= EXERCISE MATERIAL =
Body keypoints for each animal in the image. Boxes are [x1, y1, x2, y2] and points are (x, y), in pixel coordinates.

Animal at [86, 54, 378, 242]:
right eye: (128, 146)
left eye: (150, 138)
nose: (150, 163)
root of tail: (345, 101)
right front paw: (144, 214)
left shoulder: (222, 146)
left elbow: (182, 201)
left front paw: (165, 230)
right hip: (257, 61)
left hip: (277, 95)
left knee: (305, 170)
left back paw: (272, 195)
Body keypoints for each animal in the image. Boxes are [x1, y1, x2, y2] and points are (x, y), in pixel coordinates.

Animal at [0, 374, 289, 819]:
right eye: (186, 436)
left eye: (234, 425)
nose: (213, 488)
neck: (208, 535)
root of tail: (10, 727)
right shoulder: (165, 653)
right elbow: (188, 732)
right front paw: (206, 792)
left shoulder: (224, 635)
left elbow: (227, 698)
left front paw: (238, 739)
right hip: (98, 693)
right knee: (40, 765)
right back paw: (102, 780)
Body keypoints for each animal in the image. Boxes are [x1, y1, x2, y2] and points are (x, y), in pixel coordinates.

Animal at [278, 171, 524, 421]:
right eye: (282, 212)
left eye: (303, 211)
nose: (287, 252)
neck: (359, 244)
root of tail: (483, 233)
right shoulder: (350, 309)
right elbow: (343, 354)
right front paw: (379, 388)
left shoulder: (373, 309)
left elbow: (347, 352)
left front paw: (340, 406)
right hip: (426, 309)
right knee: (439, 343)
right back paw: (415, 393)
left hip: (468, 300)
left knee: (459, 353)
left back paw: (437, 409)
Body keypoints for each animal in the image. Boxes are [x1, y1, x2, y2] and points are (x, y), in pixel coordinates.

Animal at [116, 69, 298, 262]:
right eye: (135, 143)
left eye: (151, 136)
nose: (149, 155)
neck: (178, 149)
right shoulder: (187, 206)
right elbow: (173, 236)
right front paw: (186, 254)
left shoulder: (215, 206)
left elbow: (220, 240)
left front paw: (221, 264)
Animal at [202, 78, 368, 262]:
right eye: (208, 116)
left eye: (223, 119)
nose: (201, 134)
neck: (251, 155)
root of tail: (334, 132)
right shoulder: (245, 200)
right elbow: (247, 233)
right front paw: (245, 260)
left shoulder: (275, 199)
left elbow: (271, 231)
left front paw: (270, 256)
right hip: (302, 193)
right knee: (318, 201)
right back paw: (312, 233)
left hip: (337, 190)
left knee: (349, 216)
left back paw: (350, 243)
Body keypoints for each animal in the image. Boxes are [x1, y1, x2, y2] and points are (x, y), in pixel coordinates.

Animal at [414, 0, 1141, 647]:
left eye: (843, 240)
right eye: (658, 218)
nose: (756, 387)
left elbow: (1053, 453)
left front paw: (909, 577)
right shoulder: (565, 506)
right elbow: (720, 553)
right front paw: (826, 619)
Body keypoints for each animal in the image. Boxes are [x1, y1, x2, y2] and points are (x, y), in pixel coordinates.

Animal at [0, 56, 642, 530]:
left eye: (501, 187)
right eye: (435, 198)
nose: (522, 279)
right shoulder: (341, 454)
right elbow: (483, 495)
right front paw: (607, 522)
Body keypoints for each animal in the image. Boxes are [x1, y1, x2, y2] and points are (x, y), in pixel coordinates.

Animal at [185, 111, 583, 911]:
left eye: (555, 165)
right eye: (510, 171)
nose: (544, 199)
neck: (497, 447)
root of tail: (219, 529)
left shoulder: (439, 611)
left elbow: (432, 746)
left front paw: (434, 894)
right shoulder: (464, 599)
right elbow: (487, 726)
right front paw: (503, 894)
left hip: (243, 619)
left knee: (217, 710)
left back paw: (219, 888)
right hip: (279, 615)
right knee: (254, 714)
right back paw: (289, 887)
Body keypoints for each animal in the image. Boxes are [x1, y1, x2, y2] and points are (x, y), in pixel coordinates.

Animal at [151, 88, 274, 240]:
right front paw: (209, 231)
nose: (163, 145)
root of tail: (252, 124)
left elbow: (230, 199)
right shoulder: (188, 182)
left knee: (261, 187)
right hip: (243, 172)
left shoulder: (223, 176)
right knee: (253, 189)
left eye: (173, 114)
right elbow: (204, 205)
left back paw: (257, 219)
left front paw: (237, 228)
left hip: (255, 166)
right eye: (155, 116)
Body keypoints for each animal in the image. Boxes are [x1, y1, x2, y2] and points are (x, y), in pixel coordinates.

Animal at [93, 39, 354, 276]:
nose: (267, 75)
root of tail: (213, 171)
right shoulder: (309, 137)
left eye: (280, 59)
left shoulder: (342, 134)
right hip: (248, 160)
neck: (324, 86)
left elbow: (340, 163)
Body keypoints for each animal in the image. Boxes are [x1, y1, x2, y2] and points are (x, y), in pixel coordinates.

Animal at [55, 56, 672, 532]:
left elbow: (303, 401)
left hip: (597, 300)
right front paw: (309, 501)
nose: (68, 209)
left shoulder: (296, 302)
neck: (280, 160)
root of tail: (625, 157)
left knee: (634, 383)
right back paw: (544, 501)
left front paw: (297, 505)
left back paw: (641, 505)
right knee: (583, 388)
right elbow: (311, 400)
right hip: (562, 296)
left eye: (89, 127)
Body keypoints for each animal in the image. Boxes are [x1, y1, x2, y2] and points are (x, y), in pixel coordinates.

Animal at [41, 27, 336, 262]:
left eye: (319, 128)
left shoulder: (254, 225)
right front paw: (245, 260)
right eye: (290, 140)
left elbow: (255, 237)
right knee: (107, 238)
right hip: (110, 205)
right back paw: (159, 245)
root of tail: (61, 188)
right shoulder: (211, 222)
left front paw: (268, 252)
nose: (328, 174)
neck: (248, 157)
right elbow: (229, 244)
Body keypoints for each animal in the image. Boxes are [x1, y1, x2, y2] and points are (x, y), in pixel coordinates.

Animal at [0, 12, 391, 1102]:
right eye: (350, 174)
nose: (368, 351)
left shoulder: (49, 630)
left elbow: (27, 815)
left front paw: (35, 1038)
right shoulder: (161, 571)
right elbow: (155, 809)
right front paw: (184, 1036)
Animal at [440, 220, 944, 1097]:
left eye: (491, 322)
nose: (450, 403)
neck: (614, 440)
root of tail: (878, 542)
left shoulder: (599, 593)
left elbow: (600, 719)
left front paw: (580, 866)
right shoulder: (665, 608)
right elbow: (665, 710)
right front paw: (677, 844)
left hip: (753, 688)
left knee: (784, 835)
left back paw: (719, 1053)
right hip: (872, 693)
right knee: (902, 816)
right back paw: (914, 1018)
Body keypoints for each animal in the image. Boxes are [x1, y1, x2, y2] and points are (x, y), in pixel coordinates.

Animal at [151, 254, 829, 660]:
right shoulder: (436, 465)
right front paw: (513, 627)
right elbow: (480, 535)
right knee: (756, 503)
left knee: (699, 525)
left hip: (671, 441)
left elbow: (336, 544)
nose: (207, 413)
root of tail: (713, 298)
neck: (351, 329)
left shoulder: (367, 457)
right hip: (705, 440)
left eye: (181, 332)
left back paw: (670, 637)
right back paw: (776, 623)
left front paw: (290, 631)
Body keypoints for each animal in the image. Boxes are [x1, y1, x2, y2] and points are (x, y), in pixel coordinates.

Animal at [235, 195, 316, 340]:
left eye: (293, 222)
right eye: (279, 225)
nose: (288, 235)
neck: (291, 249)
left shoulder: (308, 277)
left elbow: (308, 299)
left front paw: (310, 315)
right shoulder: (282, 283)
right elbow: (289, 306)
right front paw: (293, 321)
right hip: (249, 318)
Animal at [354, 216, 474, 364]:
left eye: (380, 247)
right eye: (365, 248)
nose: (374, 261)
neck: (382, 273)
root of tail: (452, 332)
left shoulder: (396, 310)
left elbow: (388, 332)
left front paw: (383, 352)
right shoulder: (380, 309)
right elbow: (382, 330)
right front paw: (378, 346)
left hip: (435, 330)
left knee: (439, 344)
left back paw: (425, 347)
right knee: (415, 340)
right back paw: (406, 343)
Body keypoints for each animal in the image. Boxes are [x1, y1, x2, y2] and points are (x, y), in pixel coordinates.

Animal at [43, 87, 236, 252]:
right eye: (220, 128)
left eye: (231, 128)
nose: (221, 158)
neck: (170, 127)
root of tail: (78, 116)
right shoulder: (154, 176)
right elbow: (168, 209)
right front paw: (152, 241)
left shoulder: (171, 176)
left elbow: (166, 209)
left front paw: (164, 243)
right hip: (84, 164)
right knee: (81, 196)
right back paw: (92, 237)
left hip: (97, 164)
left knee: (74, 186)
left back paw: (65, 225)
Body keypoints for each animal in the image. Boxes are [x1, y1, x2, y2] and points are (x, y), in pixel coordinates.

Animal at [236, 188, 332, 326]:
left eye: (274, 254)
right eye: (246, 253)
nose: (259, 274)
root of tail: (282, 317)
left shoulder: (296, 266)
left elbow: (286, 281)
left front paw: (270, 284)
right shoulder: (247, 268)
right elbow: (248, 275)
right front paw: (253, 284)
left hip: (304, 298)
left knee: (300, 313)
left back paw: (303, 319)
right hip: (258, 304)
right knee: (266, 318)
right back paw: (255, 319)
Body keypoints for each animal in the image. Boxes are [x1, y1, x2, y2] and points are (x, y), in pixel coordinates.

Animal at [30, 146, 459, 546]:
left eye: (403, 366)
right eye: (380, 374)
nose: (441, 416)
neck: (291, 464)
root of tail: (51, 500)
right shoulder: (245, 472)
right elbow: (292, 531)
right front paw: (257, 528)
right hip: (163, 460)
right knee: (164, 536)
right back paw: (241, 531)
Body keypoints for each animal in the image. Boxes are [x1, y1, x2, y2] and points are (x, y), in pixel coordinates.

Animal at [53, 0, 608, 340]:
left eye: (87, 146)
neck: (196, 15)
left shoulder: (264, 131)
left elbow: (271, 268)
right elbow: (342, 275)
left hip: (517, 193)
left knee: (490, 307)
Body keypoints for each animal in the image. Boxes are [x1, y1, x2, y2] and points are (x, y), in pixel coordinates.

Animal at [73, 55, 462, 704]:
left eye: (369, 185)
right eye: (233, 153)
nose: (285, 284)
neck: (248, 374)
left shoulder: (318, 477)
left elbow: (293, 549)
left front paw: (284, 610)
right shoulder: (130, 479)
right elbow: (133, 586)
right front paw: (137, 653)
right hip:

= INSTRUCTIONS FOR THE TASK =
Retype exactly the lines from the start of the entries through the one with "left front paw: (221, 264)"; include both ends.

= EXERCISE OUTPUT =
Body keypoints for each animal in the image. Boxes are [x1, y1, x2, y2] and points are (x, y), in pixel coordinates.

Animal at [86, 54, 378, 242]:
right eye: (128, 146)
left eye: (150, 138)
nose: (150, 163)
root of tail: (345, 101)
right front paw: (144, 214)
left shoulder: (222, 146)
left elbow: (182, 201)
left front paw: (165, 230)
right hip: (257, 61)
left hip: (277, 95)
left knee: (305, 170)
left back paw: (272, 195)
Body keypoints for each animal in the image. Boxes are [x1, y1, x2, y2] and points are (x, y), in pixel coordinates.

Animal at [0, 374, 289, 819]:
right eye: (186, 436)
left eye: (234, 425)
nose: (213, 488)
neck: (208, 535)
root of tail: (10, 727)
right shoulder: (165, 653)
right elbow: (188, 732)
right front paw: (206, 792)
left shoulder: (224, 635)
left elbow: (227, 698)
left front paw: (238, 739)
right hip: (98, 693)
right knee: (40, 765)
right back paw: (102, 780)
Body keypoints for each animal in the image. Boxes are [x1, y1, x2, y2] and points are (x, y), in pixel coordinates.

Animal at [278, 171, 524, 421]:
right eye: (282, 212)
left eye: (303, 211)
nose: (287, 252)
neck: (359, 244)
root of tail: (483, 233)
right shoulder: (350, 309)
right elbow: (343, 354)
right front paw: (379, 388)
left shoulder: (373, 309)
left elbow: (347, 352)
left front paw: (340, 406)
right hip: (426, 309)
right knee: (439, 343)
right back paw: (415, 393)
left hip: (468, 300)
left knee: (459, 353)
left back paw: (437, 409)
Body keypoints for each animal in the image. Boxes are [x1, y1, x2, y2] and points are (x, y), in pixel coordinates.

Animal at [116, 69, 298, 262]:
right eye: (135, 143)
left eye: (151, 136)
nose: (149, 155)
neck: (178, 149)
right shoulder: (187, 206)
right elbow: (173, 236)
right front paw: (186, 254)
left shoulder: (215, 206)
left elbow: (220, 240)
left front paw: (221, 264)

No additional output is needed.